Sira let out a shocked whimper when he pushed her forward by the arm like he was going to follow through, no matter what the scientists said. He kept his rigid hold so that she only teetered on the edge. He laughed.

"You lied to me, Sira. You let me believe you were just this innocent, sweet little naive girl. But you're really just a monster.

Fortunately for you, I can use you. You like to be helpful, don't you? You always wanted to save people. Well, I will generously offer you that opportunity. You will be allowed to live if you agree to work with us and stop fighting us."

She closed her eyes to fight back the hot tears trying to spill out. Even after months in captivity it made her heart ache that the man she loved so desperately would do this to her. That he would snatch her away from her life to torture her, to experiment on her like she wasn't even human.

"Look, James wants you to cooperate. Don't you want mommy to help us, James?"

Memory and dream collided harshly. Sira's head whipped around to look at the small boy perched on the edge of the roof with them, watching her with teary, fearful eyes. Her stomach lurched with the conflict. On one hand, she knew this wasn't what had happened. It couldn't have. On the other, it all felt so real.

"All you have to do is kill him." There was a different sort of intensity in Liam's eyes when he jerked her face around roughly by her chin. "The one with the golden eyes. You know how to find him. Kill him, and this all will be over."

"No!" That was James. He had climbed up onto the low crenelation with them. His small, chubby hand reached out for his mother. "That isn't it! That won't stop it--!"

Guards in black she hadn't seen swarmed up to grab at the boy who struggled to stay out of their grasp. Icy fingers pierced her heart as she watched his little feet dancing on the precipice.

"He's going to fall, Liam. Save him!" Sira struggled against her bindings. "Save our son!"

"That traitor," spat the man holding her arm.

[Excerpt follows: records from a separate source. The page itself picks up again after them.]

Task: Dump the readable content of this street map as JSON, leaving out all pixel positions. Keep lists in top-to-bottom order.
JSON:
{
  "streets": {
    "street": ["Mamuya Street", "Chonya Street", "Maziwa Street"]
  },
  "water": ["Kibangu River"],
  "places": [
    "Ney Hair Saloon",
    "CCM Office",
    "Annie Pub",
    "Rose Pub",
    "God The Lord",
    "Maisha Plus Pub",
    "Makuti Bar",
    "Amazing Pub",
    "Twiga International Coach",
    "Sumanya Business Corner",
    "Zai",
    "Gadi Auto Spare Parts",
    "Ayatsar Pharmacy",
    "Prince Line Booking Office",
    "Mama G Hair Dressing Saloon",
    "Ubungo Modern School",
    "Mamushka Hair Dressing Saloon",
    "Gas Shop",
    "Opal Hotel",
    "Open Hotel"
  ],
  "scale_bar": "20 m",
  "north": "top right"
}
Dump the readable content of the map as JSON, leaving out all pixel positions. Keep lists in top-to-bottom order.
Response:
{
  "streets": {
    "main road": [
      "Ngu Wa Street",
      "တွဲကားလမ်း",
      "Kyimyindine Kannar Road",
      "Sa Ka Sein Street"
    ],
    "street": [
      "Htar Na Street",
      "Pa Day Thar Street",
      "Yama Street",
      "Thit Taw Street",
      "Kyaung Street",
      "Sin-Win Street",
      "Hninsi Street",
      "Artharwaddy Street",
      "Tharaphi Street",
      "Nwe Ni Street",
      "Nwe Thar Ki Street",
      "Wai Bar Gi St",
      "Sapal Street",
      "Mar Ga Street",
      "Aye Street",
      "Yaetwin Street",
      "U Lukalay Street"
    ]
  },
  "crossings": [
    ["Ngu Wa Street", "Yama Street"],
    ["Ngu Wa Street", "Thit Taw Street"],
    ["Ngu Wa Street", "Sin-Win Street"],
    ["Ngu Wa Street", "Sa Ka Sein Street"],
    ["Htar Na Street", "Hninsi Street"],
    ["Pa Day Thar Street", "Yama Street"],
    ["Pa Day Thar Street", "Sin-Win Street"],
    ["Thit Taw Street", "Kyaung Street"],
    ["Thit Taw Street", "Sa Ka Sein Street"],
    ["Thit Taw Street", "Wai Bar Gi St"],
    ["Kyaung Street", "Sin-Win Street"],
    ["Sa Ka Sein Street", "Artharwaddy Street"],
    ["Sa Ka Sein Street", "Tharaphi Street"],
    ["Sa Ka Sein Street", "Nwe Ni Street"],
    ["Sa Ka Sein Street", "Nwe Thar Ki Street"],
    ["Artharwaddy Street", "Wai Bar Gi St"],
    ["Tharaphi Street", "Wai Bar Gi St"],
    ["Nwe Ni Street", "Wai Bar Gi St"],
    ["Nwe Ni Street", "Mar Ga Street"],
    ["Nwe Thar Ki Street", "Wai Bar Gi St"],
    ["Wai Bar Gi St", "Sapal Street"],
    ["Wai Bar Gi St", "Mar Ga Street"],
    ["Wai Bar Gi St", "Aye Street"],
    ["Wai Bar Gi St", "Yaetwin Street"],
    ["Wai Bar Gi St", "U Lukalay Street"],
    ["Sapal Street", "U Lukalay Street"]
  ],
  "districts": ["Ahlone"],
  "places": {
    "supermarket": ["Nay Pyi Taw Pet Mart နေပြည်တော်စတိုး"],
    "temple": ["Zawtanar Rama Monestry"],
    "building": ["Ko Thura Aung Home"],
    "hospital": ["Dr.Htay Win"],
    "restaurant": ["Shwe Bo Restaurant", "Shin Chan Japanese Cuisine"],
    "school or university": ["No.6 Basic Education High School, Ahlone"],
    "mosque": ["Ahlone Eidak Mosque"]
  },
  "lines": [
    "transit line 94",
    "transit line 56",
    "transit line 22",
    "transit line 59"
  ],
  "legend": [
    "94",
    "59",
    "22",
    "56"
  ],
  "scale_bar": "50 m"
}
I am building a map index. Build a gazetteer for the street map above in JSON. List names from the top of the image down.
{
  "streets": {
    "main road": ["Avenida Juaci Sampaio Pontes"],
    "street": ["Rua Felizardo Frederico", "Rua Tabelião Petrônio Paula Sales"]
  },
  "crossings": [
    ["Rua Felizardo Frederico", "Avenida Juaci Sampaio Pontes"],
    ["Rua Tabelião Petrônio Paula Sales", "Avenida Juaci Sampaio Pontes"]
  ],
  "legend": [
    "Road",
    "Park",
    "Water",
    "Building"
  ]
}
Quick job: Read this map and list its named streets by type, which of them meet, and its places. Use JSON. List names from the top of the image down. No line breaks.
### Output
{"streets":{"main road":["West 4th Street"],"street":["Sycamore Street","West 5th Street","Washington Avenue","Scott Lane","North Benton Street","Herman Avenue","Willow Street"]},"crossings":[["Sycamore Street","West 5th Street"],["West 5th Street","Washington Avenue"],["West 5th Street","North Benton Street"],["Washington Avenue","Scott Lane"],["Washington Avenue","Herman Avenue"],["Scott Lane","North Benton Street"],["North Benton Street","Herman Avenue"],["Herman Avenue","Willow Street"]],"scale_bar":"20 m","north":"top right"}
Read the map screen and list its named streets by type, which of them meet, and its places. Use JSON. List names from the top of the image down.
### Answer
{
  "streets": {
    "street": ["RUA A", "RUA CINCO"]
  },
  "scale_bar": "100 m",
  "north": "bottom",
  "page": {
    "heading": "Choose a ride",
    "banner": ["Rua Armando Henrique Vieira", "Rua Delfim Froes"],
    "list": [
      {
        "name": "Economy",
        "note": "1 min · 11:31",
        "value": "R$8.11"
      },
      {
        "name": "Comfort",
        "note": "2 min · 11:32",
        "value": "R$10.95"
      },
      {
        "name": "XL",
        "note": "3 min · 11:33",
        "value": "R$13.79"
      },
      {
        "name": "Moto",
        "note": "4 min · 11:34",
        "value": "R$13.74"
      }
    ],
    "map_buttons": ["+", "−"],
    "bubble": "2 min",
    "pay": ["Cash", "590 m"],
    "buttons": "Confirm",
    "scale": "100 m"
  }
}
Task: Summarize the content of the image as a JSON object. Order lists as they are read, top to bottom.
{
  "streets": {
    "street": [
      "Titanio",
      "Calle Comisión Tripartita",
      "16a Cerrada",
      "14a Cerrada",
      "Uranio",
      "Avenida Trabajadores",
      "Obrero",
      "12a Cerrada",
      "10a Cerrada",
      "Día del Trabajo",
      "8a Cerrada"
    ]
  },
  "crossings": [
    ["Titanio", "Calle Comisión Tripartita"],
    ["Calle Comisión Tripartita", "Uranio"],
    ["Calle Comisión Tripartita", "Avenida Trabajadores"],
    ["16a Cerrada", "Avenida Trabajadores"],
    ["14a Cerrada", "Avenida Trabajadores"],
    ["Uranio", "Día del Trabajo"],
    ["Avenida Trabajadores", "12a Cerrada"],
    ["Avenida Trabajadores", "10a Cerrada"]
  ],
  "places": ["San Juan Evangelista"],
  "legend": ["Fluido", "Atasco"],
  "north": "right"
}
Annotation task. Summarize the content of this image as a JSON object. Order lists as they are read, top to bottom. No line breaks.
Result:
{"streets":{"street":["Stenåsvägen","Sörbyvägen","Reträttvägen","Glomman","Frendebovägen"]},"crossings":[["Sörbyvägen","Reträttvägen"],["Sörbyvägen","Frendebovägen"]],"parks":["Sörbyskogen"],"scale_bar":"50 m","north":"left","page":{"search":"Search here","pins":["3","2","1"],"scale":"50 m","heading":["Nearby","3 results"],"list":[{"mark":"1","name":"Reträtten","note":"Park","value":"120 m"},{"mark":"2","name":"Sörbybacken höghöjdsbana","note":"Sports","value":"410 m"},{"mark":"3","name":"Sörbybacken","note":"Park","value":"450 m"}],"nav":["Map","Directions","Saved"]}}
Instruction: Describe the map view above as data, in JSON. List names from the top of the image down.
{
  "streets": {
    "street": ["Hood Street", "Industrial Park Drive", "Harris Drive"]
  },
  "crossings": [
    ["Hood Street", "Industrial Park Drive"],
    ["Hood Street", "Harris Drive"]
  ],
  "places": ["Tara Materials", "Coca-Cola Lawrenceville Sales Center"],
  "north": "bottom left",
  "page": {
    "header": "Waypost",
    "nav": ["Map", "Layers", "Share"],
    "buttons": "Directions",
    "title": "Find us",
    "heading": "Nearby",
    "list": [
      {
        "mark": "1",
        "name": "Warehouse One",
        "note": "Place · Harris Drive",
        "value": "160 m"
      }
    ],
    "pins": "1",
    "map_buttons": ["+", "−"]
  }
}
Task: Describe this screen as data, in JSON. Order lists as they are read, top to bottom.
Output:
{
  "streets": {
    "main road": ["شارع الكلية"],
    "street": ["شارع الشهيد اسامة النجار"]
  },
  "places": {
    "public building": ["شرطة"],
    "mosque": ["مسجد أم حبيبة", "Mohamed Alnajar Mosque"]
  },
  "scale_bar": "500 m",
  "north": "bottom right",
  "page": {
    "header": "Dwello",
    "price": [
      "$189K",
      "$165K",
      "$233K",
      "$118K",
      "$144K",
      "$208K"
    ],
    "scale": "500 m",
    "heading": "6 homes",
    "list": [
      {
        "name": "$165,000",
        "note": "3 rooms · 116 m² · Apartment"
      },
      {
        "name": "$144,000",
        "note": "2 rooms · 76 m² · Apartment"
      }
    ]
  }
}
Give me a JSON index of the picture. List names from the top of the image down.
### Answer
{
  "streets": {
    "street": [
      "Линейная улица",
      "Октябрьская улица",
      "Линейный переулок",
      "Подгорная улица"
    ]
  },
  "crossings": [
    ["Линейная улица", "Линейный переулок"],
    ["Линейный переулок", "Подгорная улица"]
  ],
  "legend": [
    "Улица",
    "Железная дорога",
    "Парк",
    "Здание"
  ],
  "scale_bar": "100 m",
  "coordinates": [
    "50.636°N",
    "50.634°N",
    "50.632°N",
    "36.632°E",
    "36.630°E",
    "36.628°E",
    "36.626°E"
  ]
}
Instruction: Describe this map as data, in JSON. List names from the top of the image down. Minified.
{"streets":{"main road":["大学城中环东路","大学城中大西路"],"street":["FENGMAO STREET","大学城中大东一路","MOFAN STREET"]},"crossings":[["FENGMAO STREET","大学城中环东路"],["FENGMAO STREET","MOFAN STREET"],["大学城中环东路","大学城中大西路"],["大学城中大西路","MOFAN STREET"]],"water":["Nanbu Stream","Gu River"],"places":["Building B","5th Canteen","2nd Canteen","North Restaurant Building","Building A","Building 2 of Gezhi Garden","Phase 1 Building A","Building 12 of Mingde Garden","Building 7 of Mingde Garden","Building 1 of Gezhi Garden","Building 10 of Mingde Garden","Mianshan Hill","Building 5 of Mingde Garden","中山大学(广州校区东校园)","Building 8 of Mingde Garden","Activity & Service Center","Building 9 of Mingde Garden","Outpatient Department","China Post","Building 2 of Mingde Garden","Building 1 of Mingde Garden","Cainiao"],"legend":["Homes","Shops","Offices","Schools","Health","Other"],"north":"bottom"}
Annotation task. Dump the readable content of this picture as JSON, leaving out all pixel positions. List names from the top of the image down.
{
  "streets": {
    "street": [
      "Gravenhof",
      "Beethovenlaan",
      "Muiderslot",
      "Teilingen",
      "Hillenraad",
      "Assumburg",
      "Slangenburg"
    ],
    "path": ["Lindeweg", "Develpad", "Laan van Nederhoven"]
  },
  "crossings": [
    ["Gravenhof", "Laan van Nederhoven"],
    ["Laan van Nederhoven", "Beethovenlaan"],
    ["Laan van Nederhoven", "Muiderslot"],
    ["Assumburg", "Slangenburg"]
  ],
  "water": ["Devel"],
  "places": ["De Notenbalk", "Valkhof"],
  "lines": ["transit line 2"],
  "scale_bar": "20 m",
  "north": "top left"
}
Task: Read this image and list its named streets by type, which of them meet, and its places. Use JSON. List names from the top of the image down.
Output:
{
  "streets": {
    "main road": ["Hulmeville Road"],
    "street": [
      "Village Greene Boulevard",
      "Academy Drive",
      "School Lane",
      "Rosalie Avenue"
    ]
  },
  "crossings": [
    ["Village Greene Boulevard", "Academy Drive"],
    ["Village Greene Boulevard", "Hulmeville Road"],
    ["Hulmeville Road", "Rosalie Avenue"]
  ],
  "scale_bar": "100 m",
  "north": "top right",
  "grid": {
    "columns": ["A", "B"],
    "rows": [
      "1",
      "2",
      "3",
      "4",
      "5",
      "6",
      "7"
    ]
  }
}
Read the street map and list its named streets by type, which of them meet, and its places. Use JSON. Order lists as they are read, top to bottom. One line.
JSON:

No longer was it Liam's voice in her ear. "You never had a son, Sira. You have to listen to me. You have to kill him. Free us, Sira." The voice grew more desperate.

The boy and his would-be captors struggled still. Some how she managed to get herself free of the hand holding her. Somehow she had freed her hands. She crossed the distance between herself and her son, and there was a blaze as she touched the men in black uniforms. They burst into flames and dissolved into ash at a brush of her fingers.

But she was too late, James had gone over the edge. He was falling.

She leaped over the edge of the roof after him, the strangled cries of the man left on the roof horrified.

Just in time she wrapped her arms around the boy and twisted them about so that she took the brunt of the impact.

The dream ended in a horrible rush of agony.